◆ About this task: Copy each line below that includes "Bone".
Segment Start: Data to use
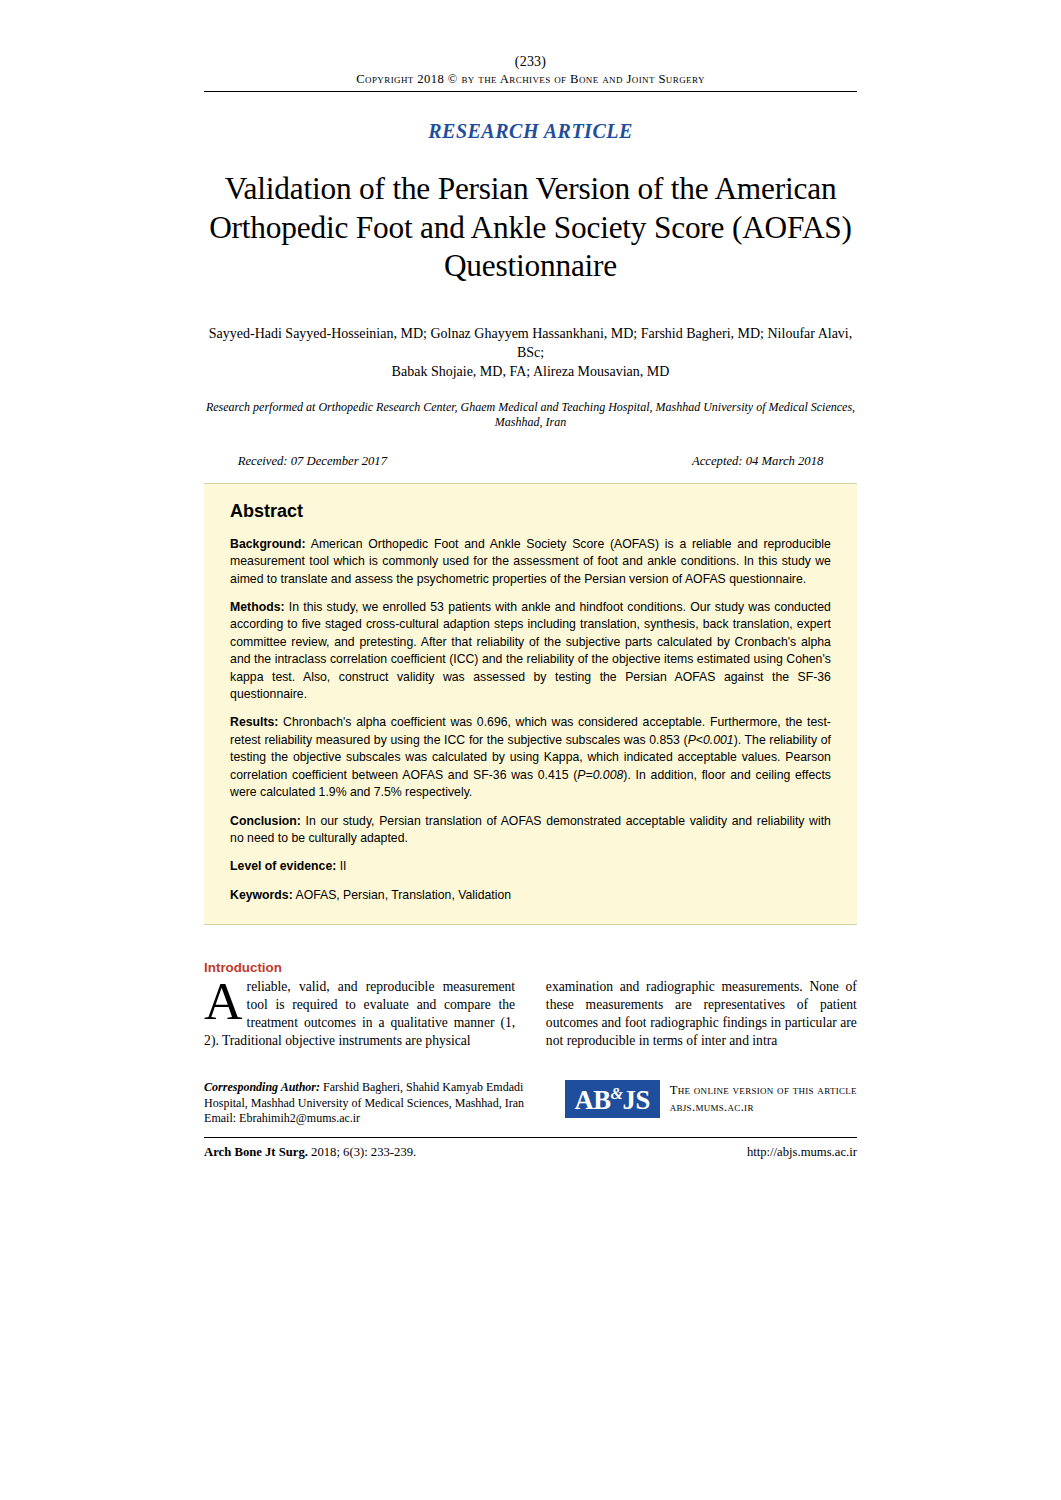(233)
Copyright 2018 © by the Archives of Bone and Joint Surgery
RESEARCH ARTICLE
Validation of the Persian Version of the American
Orthopedic Foot and Ankle Society Score (AOFAS)
Questionnaire
Sayyed-Hadi Sayyed-Hosseinian, MD; Golnaz Ghayyem Hassankhani, MD; Farshid Bagheri, MD; Niloufar Alavi, BSc;
Babak Shojaie, MD, FA; Alireza Mousavian, MD
Research performed at Orthopedic Research Center, Ghaem Medical and Teaching Hospital, Mashhad University of Medical Sciences, Mashhad, Iran
Received: 07 December 2017 Accepted: 04 March 2018
Abstract
Background: American Orthopedic Foot and Ankle Society Score (AOFAS) is a reliable and reproducible measurement tool which is commonly used for the assessment of foot and ankle conditions. In this study we aimed to translate and assess the psychometric properties of the Persian version of AOFAS questionnaire.
Methods: In this study, we enrolled 53 patients with ankle and hindfoot conditions. Our study was conducted according to five staged cross-cultural adaption steps including translation, synthesis, back translation, expert committee review, and pretesting. After that reliability of the subjective parts calculated by Cronbach's alpha and the intraclass correlation coefficient (ICC) and the reliability of the objective items estimated using Cohen's kappa test. Also, construct validity was assessed by testing the Persian AOFAS against the SF-36 questionnaire.
Results: Chronbach's alpha coefficient was 0.696, which was considered acceptable. Furthermore, the test-retest reliability measured by using the ICC for the subjective subscales was 0.853 (P<0.001). The reliability of testing the objective subscales was calculated by using Kappa, which indicated acceptable values. Pearson correlation coefficient between AOFAS and SF-36 was 0.415 (P=0.008). In addition, floor and ceiling effects were calculated 1.9% and 7.5% respectively.
Conclusion: In our study, Persian translation of AOFAS demonstrated acceptable validity and reliability with no need to be culturally adapted.
Level of evidence: II
Keywords: AOFAS, Persian, Translation, Validation
Introduction
Areliable, valid, and reproducible measurement tool is required to evaluate and compare the treatment outcomes in a qualitative manner (1, 2). Traditional objective instruments are physical
examination and radiographic measurements. None of these measurements are representatives of patient outcomes and foot radiographic findings in particular are not reproducible in terms of inter and intra
Corresponding Author: Farshid Bagheri, Shahid Kamyab Emdadi Hospital, Mashhad University of Medical Sciences, Mashhad, Iran
Email: Ebrahimih2@mums.ac.ir
AB&JS
The online version of this article
abjs.mums.ac.ir
Arch Bone Jt Surg. 2018; 6(3): 233-239.
http://abjs.mums.ac.ir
Segment End: Data to use
◆ Task output:
Copyright 2018 © by the Archives of Bone and Joint Surgery
Arch Bone Jt Surg. 2018; 6(3): 233-239.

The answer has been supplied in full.